Models aren't a particularly educated bunch. The industry does everything in its power to prevent you from completing high school, much less college — and a lot of girls, coming from abject poverty and whatnot, are complicit. But uneducated does not equal dumb. The amount of traveling alone that models must do tends to make them more curious, independent and emotionally intelligent than the average person you meet at a party. (The average person you meet at a party who assumes you are dumb because you are a model, arghhh) If I were dropped in an unfamiliar city and didn't speak the language, and had to make three appointments in different neighbourhoods, I'd want a model helping me figure out the public transportation, not an urban planning Ph.D.

That said, models definitely say awesomely dumb things sometimes. Like, a few weeks ago, one announced, apropos of nothing, "You know, models are in, like, the five percent of people who look like models."

Word.

Do a lot of models have, uh, a Naomi Campbell attitude?

This is going to disappoint you, but the atmosphere among models is almost always positive.
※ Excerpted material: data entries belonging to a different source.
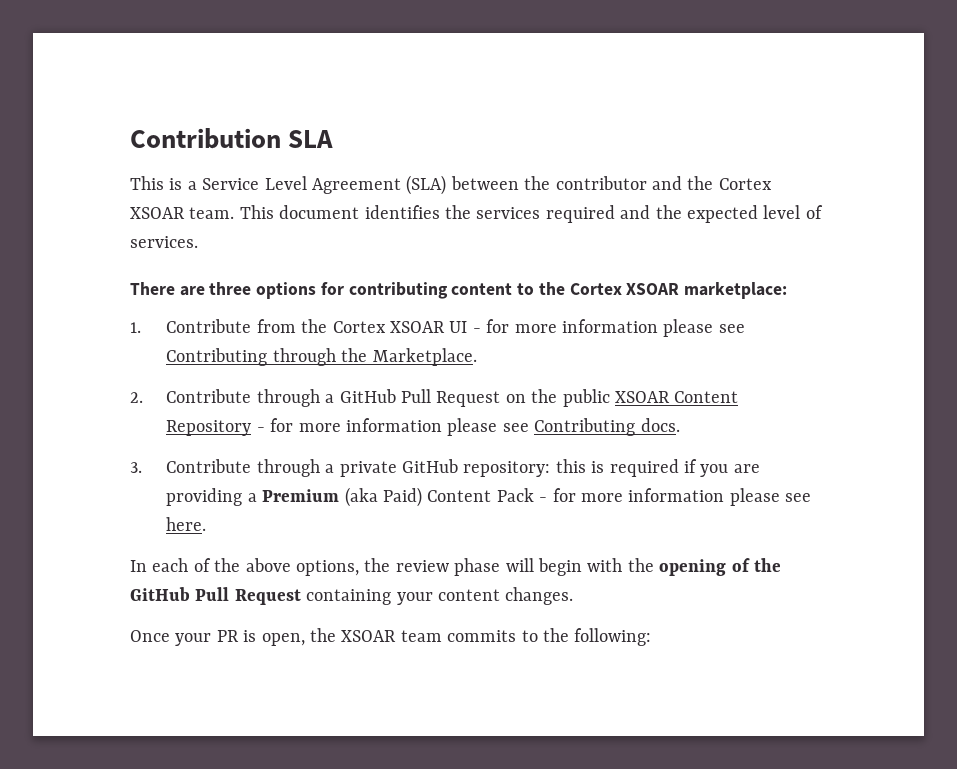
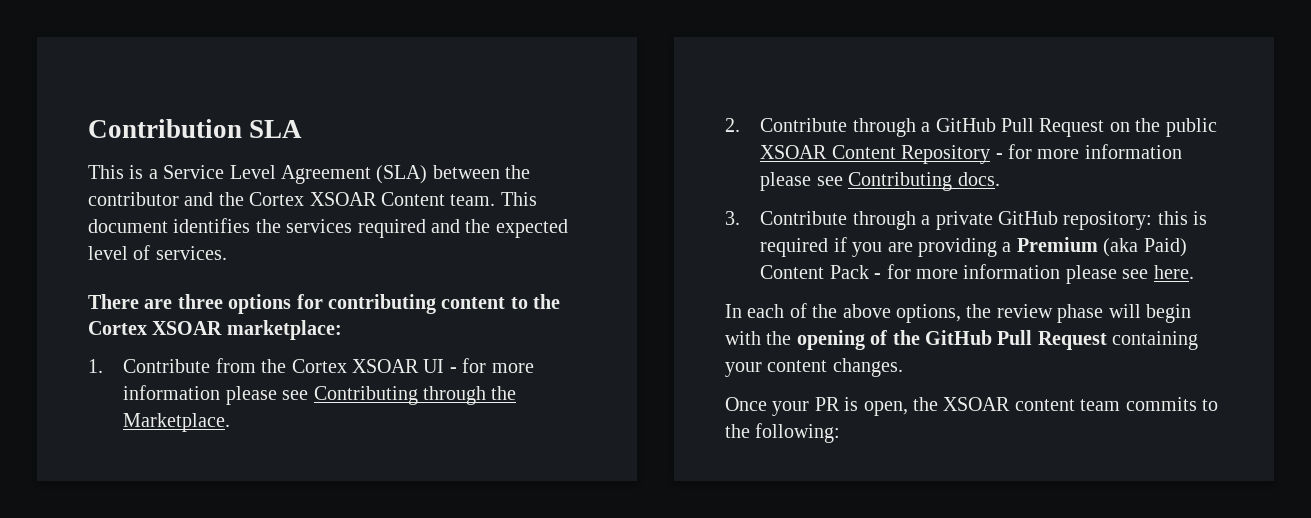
(185, 213) none -> [381,192,445,206] Content
(397, 636) none -> [1014,399,1075,411] content

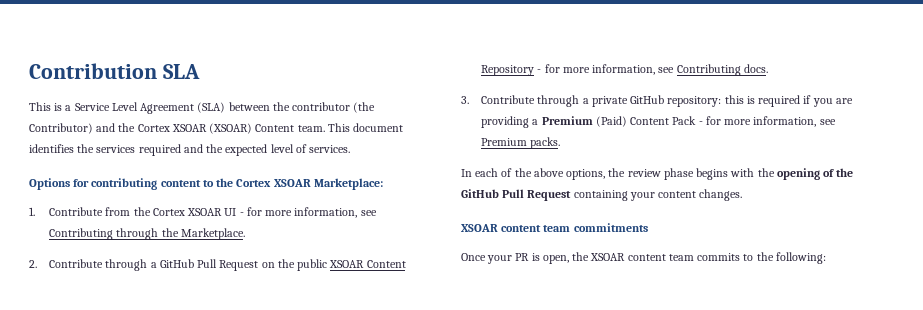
(179, 199) none -> [353,102,376,113] [29,123,93,134] (the Contributor)
(377, 199) none -> [209,123,253,134] (XSOAR)
[88,294,292,314] There are three options -> [29,178,70,190] Options
[226,320,342,340] marketplace: -> [313,178,383,190] Marketplace:
[123,385,277,405] information please -> [294,207,358,218] information,
[1084,144,1182,159] [760,172,812,191] information please -> [592,64,656,75] information,
[1103,238,1187,257] (aka Paid) -> [595,116,627,127] (Paid)
[963,264,1194,284] information please see here. -> [753,116,836,127] [481,137,561,149] information, see Premium packs.
[1108,304,1191,323] will begin -> [696,168,729,180] begins
(903, 367) none -> [461,223,648,232] // XSOAR content team commitments

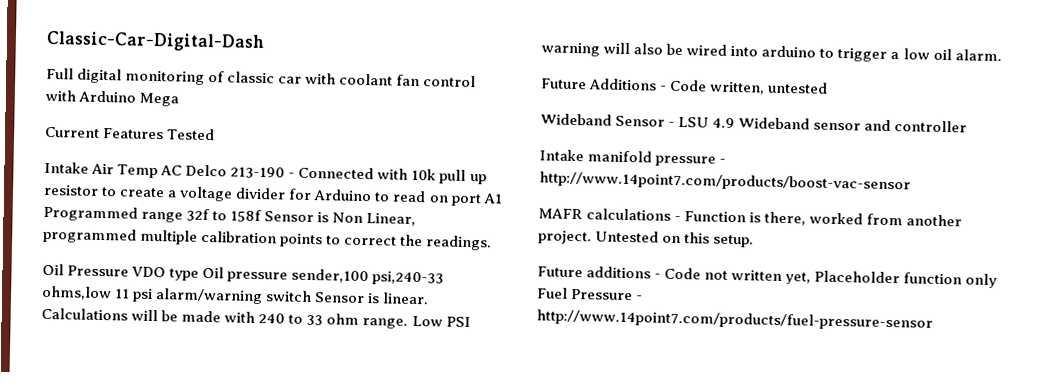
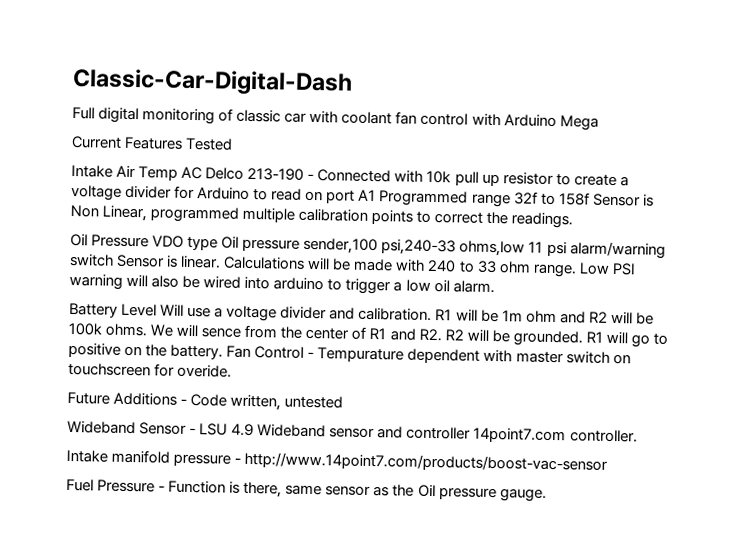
(1002, 55) none -> [69,302,654,325] [68,322,668,348] [68,342,631,365] [68,362,233,378] // Battery Level Will use a voltage divider and calibration. R1 will be 1m ohm and R2 will be 100k ohms. We will sence from the center of R1 and R2. R2 will be grounded. R1 will go to positive on the battery. Fan Control - Tempurature dependent with master switch on touchscreen for overide.
(968, 126) none -> [473,427,638,444] 14point7.com controller.
[538,208,672,221] MAFR calculations -> [66,478,156,493] Fuel Pressure
[809,212,963,227] [538,230,755,248] [537,266,998,289] [537,287,644,301] [536,309,933,331] worked from another project. Untested on this setup. // Future additions - Code not written yet, Placeholder function only Fuel Pressure - http://www.14point7.com/products/fuel-pressure-sensor -> [285,484,547,502] same sensor as the Oil pressure gauge.

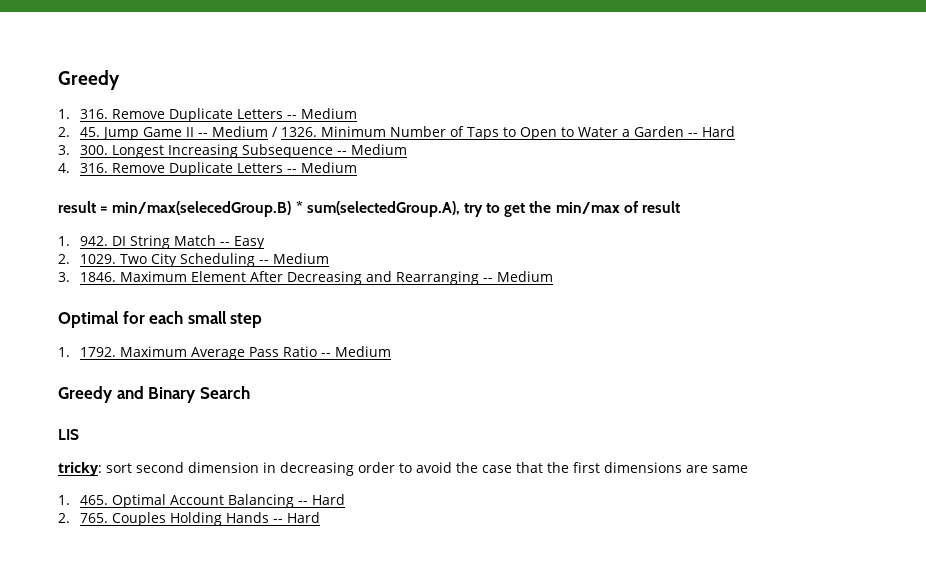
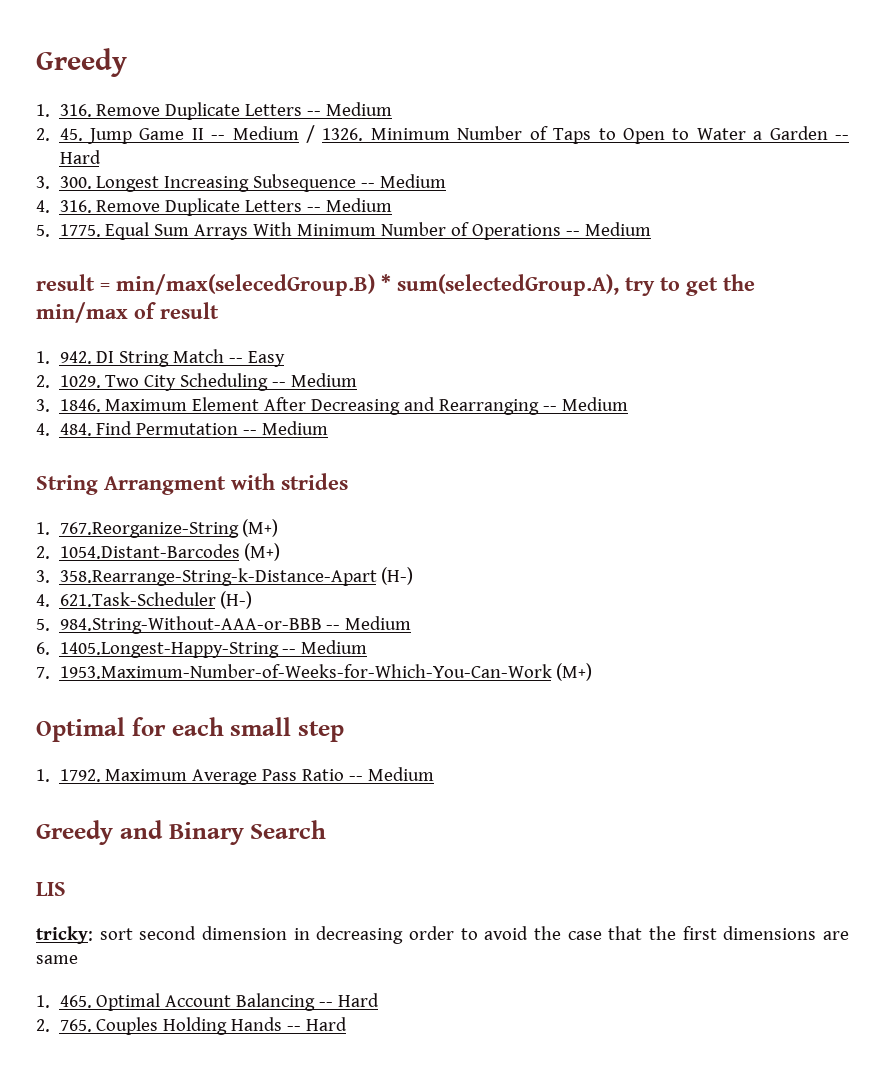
(357, 167) none -> [36,222,652,240] // 5. 1775. Equal Sum Arrays With Minimum Number of Operations -- Medium
(553, 276) none -> [36,421,329,436] [36,473,348,495] [36,519,279,538] [36,543,281,561] [36,567,414,586] [36,591,253,609] [36,616,412,634] [36,640,368,658] [36,663,593,681] // 4. 484. Find Permutation -- Medium // String Arrangment with strides // 1. 767.Reorganize-String (M+) // 2. 1054.Distant-Barcodes (M+) // 3. 358.Rearrange-String-k-Distance-Apart (H-) // 4. 621.Task-Scheduler (H-) // 5. 984.String-Without-AAA-or-BBB -- Medium // 6. 1405.Longest-Happy-String -- Medium // 7. 1953.Maximum-Number-of-Weeks-for-Which-You-Can-Work (M+)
Girls will ask to look at each other's portfolios, and I've gotten some of the sincerest compliments in my life from a charming 14-year-old Russian on her first trip outside the country. I was at a casting the recently with Ali Stephens, and I can report that in addition to having a comely Linda Evangelista-ish curve about her upper lip, she is both very sweet and funny.

Okay, so what is the worst part of the job?

Jumping in high heels sucks to a degree I cannot overstate. But I'm going to have to go with the hair. (I know, feel sorry for me please.) Hairdressers are downright sadists on some jobs. So many of those elaborate hairstyles you see in magazines and on runways Hurt. Like. Hell. Tight cornrow braids criss-crossing your scalp, instant-facelift ponytails, extra hair stuck on with a glue some lispy stylist swears will come right off in warm water (lies of this nature are not funny!), giant wiggly ziggurats of teased and pinned bouffant. Scratchy wigs placed over the hairspray-plastered turban of your own hair, held on by pins that dig into your scalp. I've seen it all. And I've experienced the burns from the tools required to achieve these looks, and had my own product-crud-encrusted hair yanked out in the dismantling process. I know a girl who worked Fashion Week in Japan, and she said she would never go back there. When I asked her why, she held out a hank of her hair for me to feel. She had the driest, brittlest, frizziest, most damaged hair I had ever seen and I am a model and we damage our hair for a living. She told me she'd been working up to four shows a day, and that at every show they'd just soak her scalp in chemical relaxant to remove the product from the show before. Folks, that's your first beauty Don't.